◆ Exercise aim
Rewrite the lines below as a numbered list, starting at the line that contains "of 6030 rpm." and ending at the line that contains "Entered: 80 V", leaving out any blank lines.

◆ Dataset
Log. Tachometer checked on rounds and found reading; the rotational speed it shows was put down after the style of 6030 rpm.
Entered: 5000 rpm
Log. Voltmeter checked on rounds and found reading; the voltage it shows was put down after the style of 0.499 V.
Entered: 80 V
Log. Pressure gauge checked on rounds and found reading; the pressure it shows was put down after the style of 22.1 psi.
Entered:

--

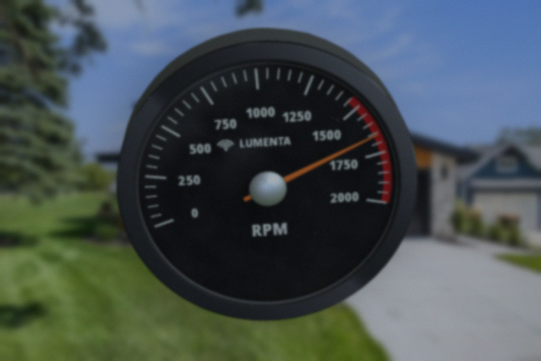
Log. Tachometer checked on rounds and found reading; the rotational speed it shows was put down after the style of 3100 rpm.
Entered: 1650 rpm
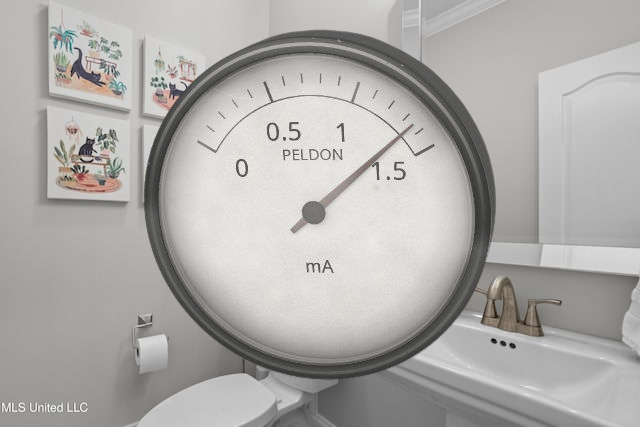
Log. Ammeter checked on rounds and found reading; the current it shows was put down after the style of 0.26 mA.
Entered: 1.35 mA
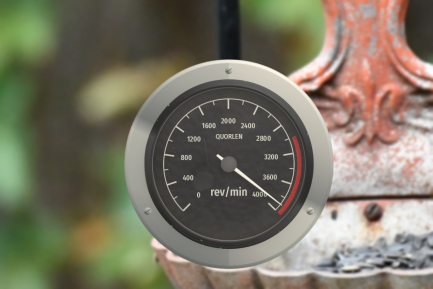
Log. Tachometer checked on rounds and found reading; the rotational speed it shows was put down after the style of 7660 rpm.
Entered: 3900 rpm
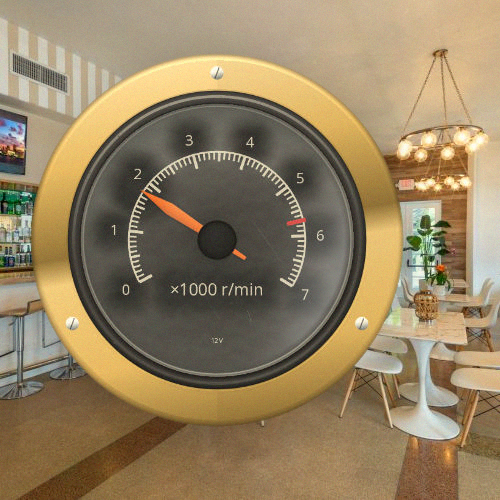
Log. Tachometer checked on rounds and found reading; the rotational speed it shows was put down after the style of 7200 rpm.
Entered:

◆ Response
1. Log. Tachometer checked on rounds and found reading; the rotational speed it shows was put down after the style of 6030 rpm.
2. Entered: 5000 rpm
3. Log. Voltmeter checked on rounds and found reading; the voltage it shows was put down after the style of 0.499 V.
4. Entered: 80 V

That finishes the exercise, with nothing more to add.